Si l'éventualité de créer une coentreprise sera forcément étudiée, certains experts imaginent même des partenariats encore plus ambitieux et émettent l'hypothèse d'un transfert vers Lufthansa du contrôle du pool de compagnies européennes dans lesquelles Etihad détient une participation (Air Berlin, Alitalia, Nikki, Darwin rebaptisée Etihad Regional, Air Serbia). Pas nécessairement par la cession totale de toutes ses participations européennes comme la presse allemande s'en est fait l'écho, mais par la cession partielle afin de laisser la gestion à un groupe puissant qui connaît parfaitement le marché européen. Ce faisant, Etihad règlerait au passage la question de la notion de contrôle de ces compagnies, qu'elle n'a pas, en tant que compagnie originaire d'un pays tiers, le droit d'avoir. Bruxelles enquête d'ailleurs sur ce sujet.

Inflexion stratégique

Il est clair qu'un certain nombre de compagnies membres de la galaxie Etihad intéresse Lufthansa. Alitalia notamment que Lufthansa a convoitée dans le passé, même si celle-ci a perdu depuis énormément de parts de marché en Italie. D'autant plus que la compagnie italienne met fin à ses deux coentreprises européennes avec Air France et KLM. Enfin, toujours selon certains observateurs, un tel rapprochement pourrait se solder par l'entrée d'Etihad dans le capital de Lufthansa.

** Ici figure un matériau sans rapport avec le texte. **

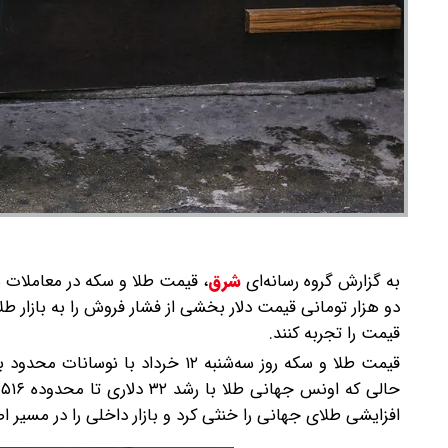
به گزارش گروه رسانه‌ای
شرق
،
قیمت طلا و سکه در معاملات 
دو هزار تومانی قیمت دلار بخشی از فشار فروش را به بازار 
قیمت را تجربه کنند.
قیمت طلا و سکه روز سه‌شنبه ۱۲ خرد
افزایشی طلای جهانی را خنثی کرد و بازار داخلی را در مسیر اص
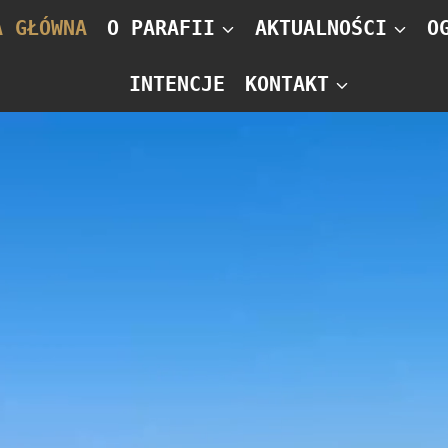
A GŁÓWNA
O PARAFII
AKTUALNOŚCI
O
INTENCJE
KONTAKT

Quoi qu'il advienne, l'accord Lufthansa-Etihad semble montrer une inflexion stratégique de la part de la compagnie du Golfe. A savoir une volonté de se rapprocher de mastodontes reconnus en cessant de jouer les chevaliers blancs dans des compagnies en déroute, impossibles à redresser. L''accord signé également en décembre avec le géant du tourisme TUI pour créer une compagnie low-cost européenne en témoigne.

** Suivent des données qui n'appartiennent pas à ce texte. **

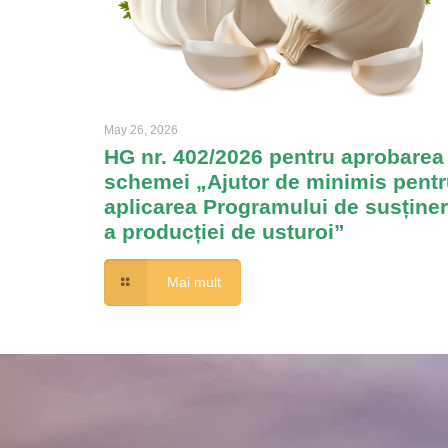
May 26, 2026
HG nr. 402/2026 pentru aprobarea
schemei „Ajutor de minimis pentr
aplicarea Programului de susține
a producției de usturoi”
Mai mult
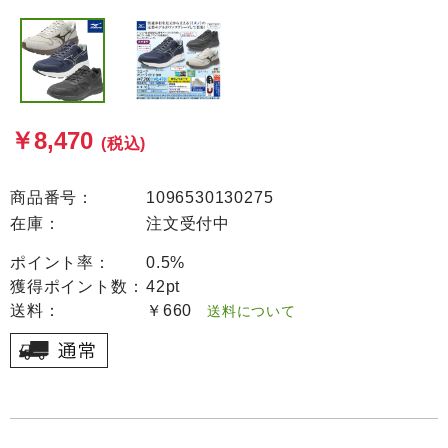
￥8,470
(税込)
商品番号：
1096530130275
在庫：
注文受付中
ポイント率：
0.5%
獲得ポイント数：
42pt
送料：
￥660
送料について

Néanmoins, on n'en est pas encore là. Le désengagement d'Etihad des compagnies européennes n'est pas à l'ordre du jour selon un connaisseur du dossier, même si le maintien de la participation d'Air Berlin sera forcément étudié si le partenariat avec  Lufthansa devait se muscler.

Pour l'heure, Etihad a signé un accord avec plusieurs banques (en apportant sa garantie) pour qu'elles renflouent une nouvelle fois Alitalia. Et va injecter 300 millions d'euros pour racheter 49% de l'autrichienne NIKI afin de l'utiliser pour créer la compagnie low-cost commune au groupe TUI.

Si Etihad et Lufthansa approfondissaient leur relation, Air France-KLM pourrait se retrouver fragilisé. Si le groupe avait l'intention de nouer un partenariat d'envergure dans le Golfe, il ne resterait plus qu'Emirates. Mais là, plus encore qu'avec Etihad, le partenariat risquerait d'être fortement déséquilibré.